When performing data mining algorithms, the sports competition dataset is used as the research object for the online migration success rate of sports competition action data, so the decision tree algorithm is used to analyze the main attributes in the sports competition data source that may affect the check-in rate and to identify the factors that are most likely to affect the sports competition movement so that these potentially relevant influencing factors can be scientifically applied to provide key future sports competition decision basis. The advantages of the decision tree algorithm are simple and easy to understand analysis, high classification accuracy, and high execution efficiency, so the decision tree algorithm is suitable to be applied to massive data mining. The ID3 algorithm selects the classification criterion of information gain, it selects the attribute with more attribute values as the split attribute, and the ID3 algorithm can only mine the data with nonlinearity.

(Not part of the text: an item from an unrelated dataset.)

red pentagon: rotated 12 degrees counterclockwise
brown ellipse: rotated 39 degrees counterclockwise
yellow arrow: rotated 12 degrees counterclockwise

Data classification is an important part of data mining, and the decision tree algorithm is one of them. It is an important method in data classification methods and has a mature theoretical foundation and a good development platform. The decision tree algorithm is relatively easy to understand, and the construction process is fast. What is more, decision trees can be easily converted into SQL statements for efficient access to the large number of various databases existing in financial systems. Data mining technology is an important technical tool to transform data into knowledge and value, but traditional data mining technology faces many challenges to extract the rich knowledge and value implied from big data. An important way to solve the problem of big data mining is to research and develop more efficient data mining algorithms based on the essential characteristics of big data.

5. Conclusion

In this paper, the clustering algorithm in data mining is applied to the sports competition action data migration model; using the theory related to the ID3 clustering algorithm and combining the characteristics of sports competition action data, the ID3 algorithm is combined and the ID3 algorithm is slightly improved to make it more suitable for sports competition action number nuggets. Then, the data of each dimension are clustered to derive the corresponding results, and the results are synthesized and analyzed to facilitate the subsequent recommendation algorithm for online data migration modeling. This paper presents a detailed analysis of sports competition action data and related theories and successfully applies the theoretical knowledge of computer aspects to sports competition action data mining, paving the way for future cross-application of sports competition action analysis and computer disciplines. In this paper, only the ID3 algorithm in the data mining clustering algorithm has been fully studied and other clustering algorithms are not involved, and the algorithm based on division requires more data types and shapes of datasets and is also easy to fall into the local optimum; whether the sports competition pressure data in this paper is coincidentally applicable to other algorithms is not studied in-depth, and other types of clustering algorithms can be used for the data in this paper subsequently. It is possible to reach better conclusions. The clustering results have some errors and are only provided as a reference to the also-ran scholars for reference and cannot replace the actual also-ran judgments. Similarly, the recommendation results only assist the scholars to make suggestions and cannot be provided to the athletes as actual suggestions, but this, as a practical nature of the exploration, still needs continued in-depth research in the follow-up work. We provide an in-depth analysis of the online data migration model and the ID3 algorithm in sports game action data mining, and the model under study has a strong practicality.

Data Availability

All information is within the paper.

Conflicts of Interest

No competing interests exist concerning this study.